In his TED Talk speech, Greg Brockman highlighted the powerful abilities of ChatGPT to analyze spreadsheets. According to Brockman, ChatGPT can analyze spreadsheets in a way that is similar to how a data scientist would, by giving it access to a Python interpreter. The AI can then run code and answer questions about the data set.
One of the examples Brockman uses is a spreadsheet containing data on AI papers in the archive for the past 30 years, which has around 167,000 entries. The data includes the name of the paper, the authors, and the year it was published, among other information. Brockman notes that with ChatGPT, users can now ask more complex questions and get better insights.
One of the key features of ChatGPT is its ability to infer meaning from the data set. For example, the AI can understand that the archive is a site where people submit papers and therefore can infer that the columns in the spreadsheet relate to things like paper titles and authors.
This semantic information is not explicitly stated in the data set, but ChatGPT is able to put together its world knowledge to make these inferences.

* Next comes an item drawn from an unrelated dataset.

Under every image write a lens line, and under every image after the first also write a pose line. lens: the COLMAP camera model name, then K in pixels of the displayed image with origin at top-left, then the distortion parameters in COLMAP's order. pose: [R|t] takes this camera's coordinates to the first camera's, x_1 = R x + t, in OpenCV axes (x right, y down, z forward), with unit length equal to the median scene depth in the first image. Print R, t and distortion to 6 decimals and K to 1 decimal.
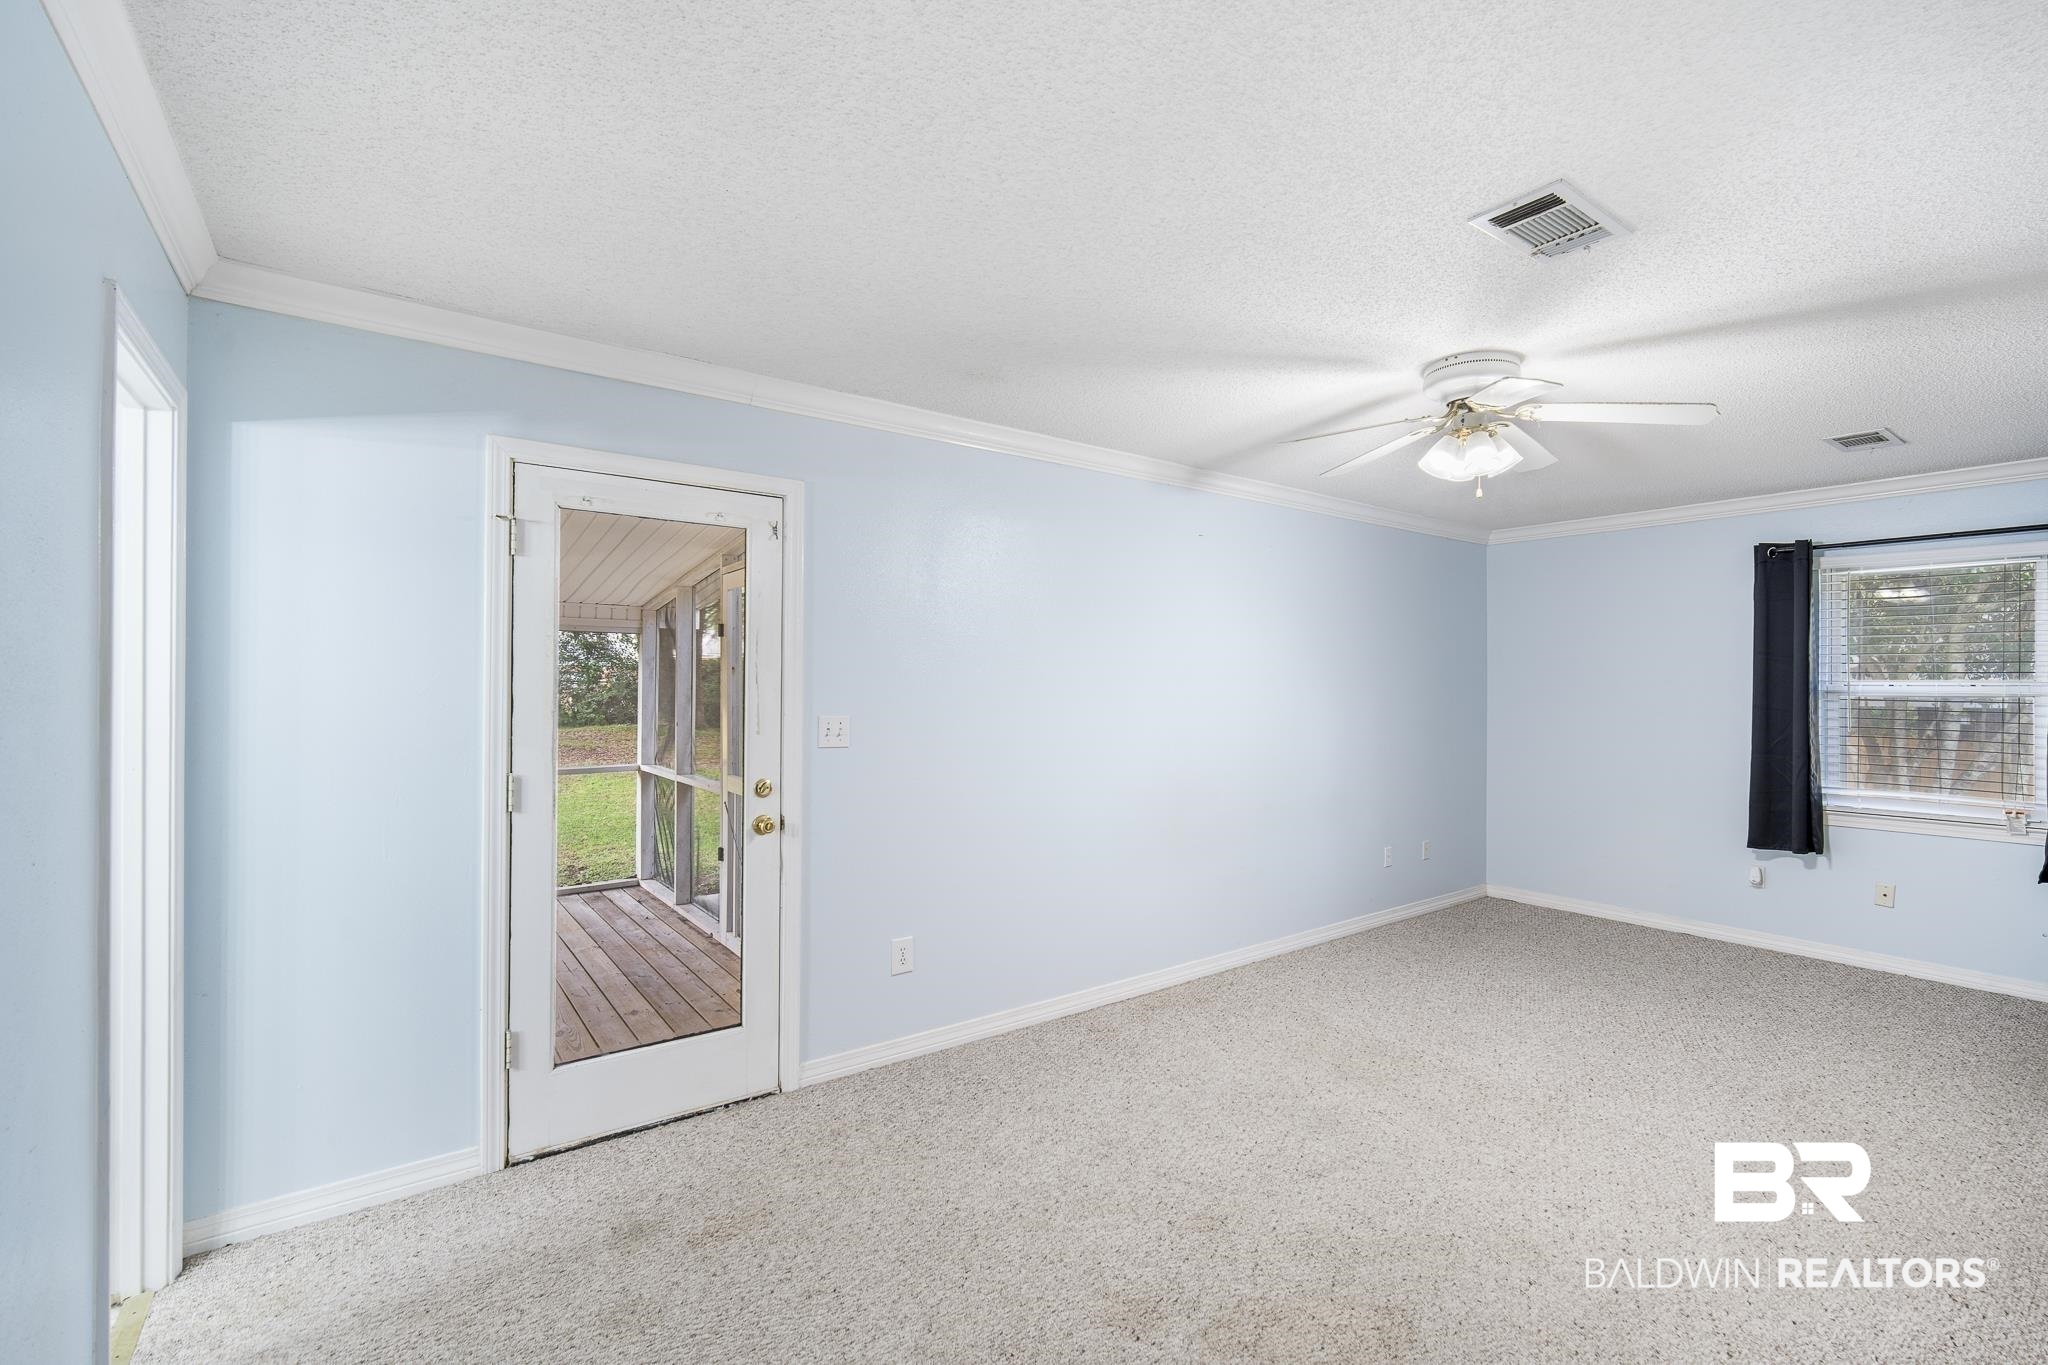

Brockman notes that one of the benefits of ChatGPT is that users don’t need to know what questions to ask. They can simply ask the AI to make exploratory graphs, and the AI will infer what the user might be interested in seeing. For example, ChatGPT might suggest making a histogram of the number of authors per paper, a time series of papers per year, or a word cloud of paper titles. Users can then inspect these graphs and gain insights into the data set.
ChatGPT used Python code to create histograms from the spreadsheet. The histogram represented the distribution of the number of authors per paper, and it showed that three authors were the most common. ChatGPT also created a time series plot of papers per year, which showed an exponential increase in the number of papers until 2023, when there was a sudden drop-off. Brockman asked ChatGPT to make a fair projection of the papers for 2023 based on the papers posted by April 13.
ChatGPT then used Python code to create a projection of the papers for 2023 based on the papers posted by April 13. This demonstrates the power of ChatGPT to handle complex questions.
In response to Brockman’s request, ChatGPT suggests making a fair projection of the number of papers for 2023 based on the data available up until April 13th. This is an ambitious request, but Brockman notes that it demonstrates the power of ChatGPT to handle complex questions.
Another key feature of ChatGPT is that users can inspect the Python code that the AI generates to answer their questions. This allows users to see exactly how the AI is making inferences and generating insights from the data set.
A revolution in data analysis and usage of spreadsheets
The features of ChatGPT 4 demonstrated in the TED Talk have significant potential to revolutionize the way we approach data analysis on spreadsheets. By allowing users to ask high-level questions in natural language, ChatGPT 4 reduces the need for users to have a deep understanding of programming languages or data analysis techniques.
This democratizes data analysis, making it accessible to a wider range of people, including those without formal training in data science.
Additionally, ChatGPT 4’s ability to infer meaning from the data allows for more efficient analysis. Instead of spending time manually categorizing and labeling data, users can rely on AI to do this work for them.
Finally, the ability to generate visualizations and projections from the data in response to high-level questions reduces the need for users to have a deep understanding of data visualization or statistics. This makes it easier for non-experts to identify patterns and trends in the data and draw meaningful conclusions.